The case involves billions of euros in which Banco Espírito Santo (BES) financed BESA using International Money Market (IMM) lines between at least late 2007 and the summer of 2014.
Among the indications that “it was not BES’s expectation to receive these amounts” is the fact that successive renewals of loans were detected without any formal request from BESA, explained today at the trial, the person responsible for the section on the exposure of the Portuguese bank to its Angolan subsidiary from the audit requested in 2014 by the Bank of Portugal to Deloitte.
“There is no history of payments from BESA to BES,” highlighted Vera Pita as a witness.
The financial consultant added that it was only in February 2013 that a “global limit” for IMM credit lines was established within the Portuguese bank, which, however, was not respected.
According to the person responsible, the first peak of IMM financing from BES to BESA occurred in the second half of 2008, when the Portuguese bank lent about $1.5 billion to its subsidiary in Angola for it to subscribe to Angolan Treasury bonds.
“At least 1.24 billion was effectively used [for that purpose],” stated the witness, adding that her team could not discover how $760 million later redeemed by BESA from this investment were used.

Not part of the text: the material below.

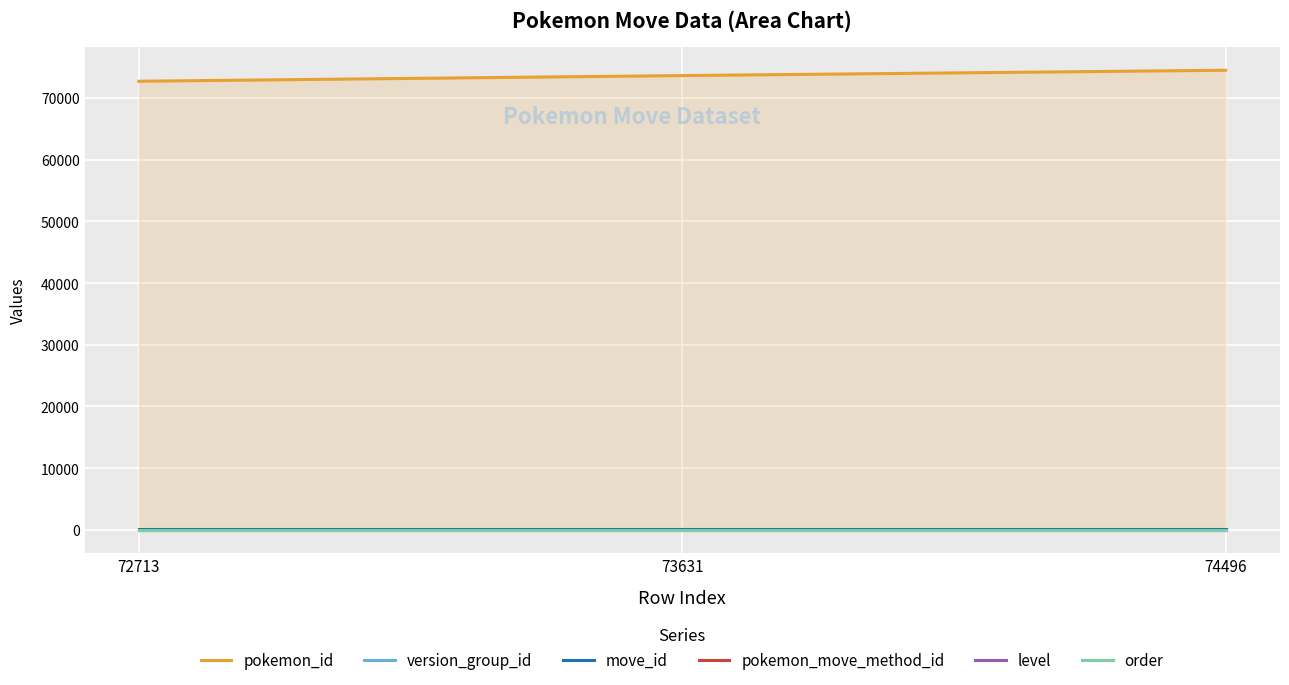

What is the average value of the pokemon_id series?

73613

“There is no evidence that [the amount] was used to pay IMM,” she emphasized.
According to the Public Prosecutor’s accusation, on July 31, 2014, BES’s exposure to BESA was 4.783 billion euros.
Former presidents of BES, Ricardo Salgado, and of BESA, Álvaro Sobrinho, are two of the five defendants being tried in this case, which mainly focuses on the alleged misappropriation of funds between 2007 and 2012 from BES to BESA in IMM credit lines and bank overdraft.
In general, the defendants face charges of breach of trust, money laundering, and fraud, and they deny committing the crimes.
The trial has been ongoing since May 5 at the Central Criminal Court of Lisbon.
BES went bankrupt in the summer of 2014, and BESA was liquidated in October of the same year.